Forced to find a way to correct persistent intonation problems in his own choir, author James Jordan with the help of Matthew Mehaffey embarked on the development of a new method of choral ensemble solfege. Choral Ensemble Intonation: Method, Procedures, and Exercises presents this innovative new method, along with procedures and exercises, sure to improve the aural skills of any choir.
Not just a temporary fix, this method encourages the building of intonation skills within the confines of the choral ensemble rehearsal. The method includes overall steps for reading a new work and teaches how solfege syllables can promote good intonation through good diction. In addition, the authors provide techniques for maintaining a consistent tempo, running a choral warm-up, and utilizing the accompanist to achieve better intonation.

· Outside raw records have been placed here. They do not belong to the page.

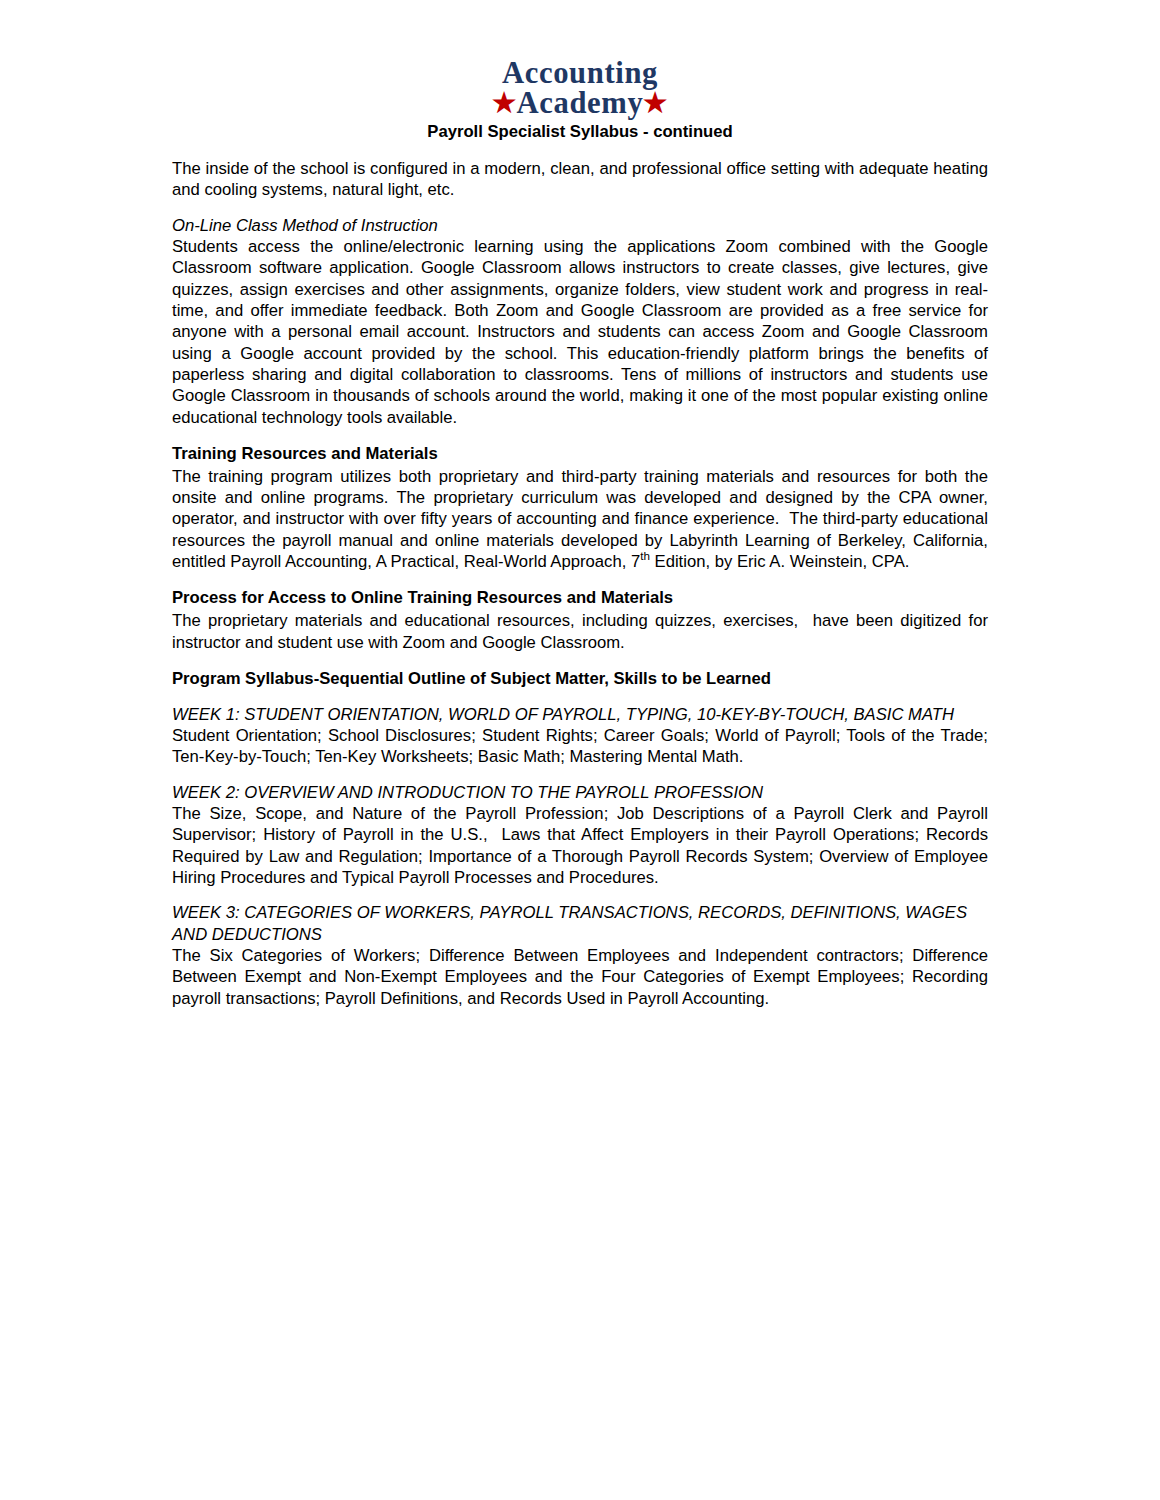Accounting
★Academy★
Payroll Specialist Syllabus - continued
The inside of the school is configured in a modern, clean, and professional office setting with adequate heating and cooling systems, natural light, etc.
On-Line Class Method of Instruction
Students access the online/electronic learning using the applications Zoom combined with the Google Classroom software application. Google Classroom allows instructors to create classes, give lectures, give quizzes, assign exercises and other assignments, organize folders, view student work and progress in real-time, and offer immediate feedback. Both Zoom and Google Classroom are provided as a free service for anyone with a personal email account. Instructors and students can access Zoom and Google Classroom using a Google account provided by the school. This education-friendly platform brings the benefits of paperless sharing and digital collaboration to classrooms. Tens of millions of instructors and students use Google Classroom in thousands of schools around the world, making it one of the most popular existing online educational technology tools available.
Training Resources and Materials
The training program utilizes both proprietary and third-party training materials and resources for both the onsite and online programs. The proprietary curriculum was developed and designed by the CPA owner, operator, and instructor with over fifty years of accounting and finance experience. The third-party educational resources the payroll manual and online materials developed by Labyrinth Learning of Berkeley, California, entitled Payroll Accounting, A Practical, Real-World Approach, 7th Edition, by Eric A. Weinstein, CPA.
Process for Access to Online Training Resources and Materials
The proprietary materials and educational resources, including quizzes, exercises, have been digitized for instructor and student use with Zoom and Google Classroom.
Program Syllabus-Sequential Outline of Subject Matter, Skills to be Learned
WEEK 1: STUDENT ORIENTATION, WORLD OF PAYROLL, TYPING, 10-KEY-BY-TOUCH, BASIC MATH
Student Orientation; School Disclosures; Student Rights; Career Goals; World of Payroll; Tools of the Trade; Ten-Key-by-Touch; Ten-Key Worksheets; Basic Math; Mastering Mental Math.
WEEK 2: OVERVIEW AND INTRODUCTION TO THE PAYROLL PROFESSION
The Size, Scope, and Nature of the Payroll Profession; Job Descriptions of a Payroll Clerk and Payroll Supervisor; History of Payroll in the U.S., Laws that Affect Employers in their Payroll Operations; Records Required by Law and Regulation; Importance of a Thorough Payroll Records System; Overview of Employee Hiring Procedures and Typical Payroll Processes and Procedures.
WEEK 3: CATEGORIES OF WORKERS, PAYROLL TRANSACTIONS, RECORDS, DEFINITIONS, WAGES AND DEDUCTIONS
The Six Categories of Workers; Difference Between Employees and Independent contractors; Difference Between Exempt and Non-Exempt Employees and the Four Categories of Exempt Employees; Recording payroll transactions; Payroll Definitions, and Records Used in Payroll Accounting.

Jordan and Mehaffey also share listening techniques for the choir and discuss how the use of physical movement can assist intonation and good vocal production. Plus, conductors are given tools for modal analysis that will greatly improve the teaching and learning process.
This book, video, and exercise octavos are based on the premise that instructors must teach singers what to hear and what to listen to, helping their choirs to sing with more beauty and less effort, all the while creating better musicians.
Choral Ensemble Intonation: Method, Procedures, and Exercises has been created to be used in conjunction with a video demonstrating many of the concepts discussed in the book, and featuring the Westminster Choir College Chapel Choir. Two choral octavos of exercises published under the same title, one with shorter exercises, and the other containing fuller studies in all the modes composed by Roger Ames.
The companion video includes rehearsal techniques and teaching procedures for choirs at all levels!
James Jordan is one of America's most respected choral conductors and educators. He is associate professor of conducting at Westminster Choir College of Rider University, a leading center for the study and performance of choral music, where he is conductor of the Westminster Chapel Choir. Prior to his appointment to the Westminster faculty, Jordan served as chair for music education at the Hartt School of Music. His study of the psychology of music has been with Edwin E. Gordon. Jordan's conducting text, Evoking Sound, was his first book with GIA Publications, Inc. His second book, The Musician's Soul, is enjoying critical acclaim throughout America.
Matthew Mehaffey is assistant professor of music and the director of choral activities at The George Washington University in Washington, DC. As an author, Mehaffey contributed a postscript essay to James Jordan's revolutionary book The Musician's Soul. He holds a master's degree in choral conducting from Westminster Choir College and a DMA in choral conducting from the University of Arizona.